ただし、ここで注意してもらいたいのは、私は実のところ世界の国家に対して先ほどの条件全てを完全に満たすことまでは求めていないということである。例えば私は国民の内あまりに年齢が低い層についてはまだ判断力が十分に身についていないので政治を決める権限に制限をかけることも(将来にはその考えを変える可能性が多少は存在するが少なくとも現時点では)やむを得ないと考えている。また、政治家を選ぶための選挙において各有権者が持つ票の間に価値の差がある場合、国はその差をできる限り是正しなくてはならないが、これについてもやむを得ない理由がある場合に限りある程度受容する可能性がある(詳しい説明は後の選挙の項目において行う)。つまり、実際には私がもとめるのは完全な民主主義というよりもそれに近い民主主義であり、私がその国が独裁的であるとして批判を行うのは民主制の度合いが十分でない国家に対してであるということである。

そもそも民主国家と独裁国家の境界線は明確ではない。世界にあるのは完全な民主国家や完全な独裁国家ではなく、より民主国家に近い国やより独裁国家に近い国である。
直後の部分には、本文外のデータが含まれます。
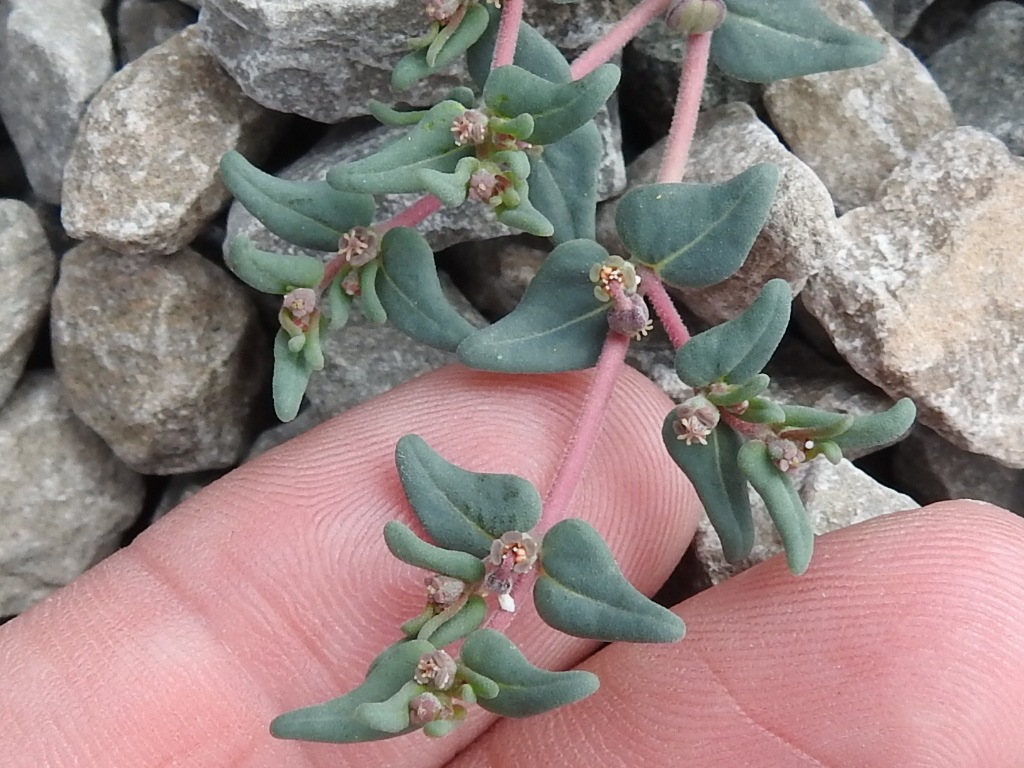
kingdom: Plantae
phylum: Tracheophyta
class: Magnoliopsida
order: Malpighiales
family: Euphorbiaceae
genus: Euphorbia
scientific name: Euphorbia lata
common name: Hoary euphorbia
そして私が求めるのは各国家が民主主義であるための条件をある程度を越えて満たすことであり、私が批判するのはその条件を十分に満たさない国家である。


・独裁者による民主主義の定義の変更
世の独裁者(あるいは独裁政権)の中には、民主主義の定義を自身にとって都合のいいように定めることで自身こそが民主主義を体現者であるかのように見せかけようとするものがいる。私は当然このような行いに対していい思いは抱いていない。とはいえ言葉の定義というものは特定の誰かにのみ決める権限があるわけではないので、もしかすると私はそのような行為に対して間違っていると断定することはできないのかもしれない(そもそも私がこの書籍において用いる民主主義の定義も必ずしも一般に流通するものとは限らないので、ある人から見れば私の行いもまた民主主義の定義を自身の都合で変更するものに見えるかもしれない)。だがもしそのようにして民主主義の定義を人々が自身の都合で変更することが認められるのだとしても、私が権力がごく一部の人間によって占有されるような制度を支持しないことに変わりがない。もしある者が民主主義の定義を自らの制度を民主主義と呼ぶことが可能になるように変更し世界に流通する民主主義の定義もそれと同じものになったのだとしても、その後の私は今度は民主主義以外の語を使って地域の住民全員で政治を決めることができるという条件がより十分に満たされた制度を支持するだけである。私は私が独裁者と呼ぶ人々に対してはその事実をよく理解しておいてもらいたい。あなた方が民主主義という言葉の定義を書き換えたところで私の主張内容が変わるわけではない。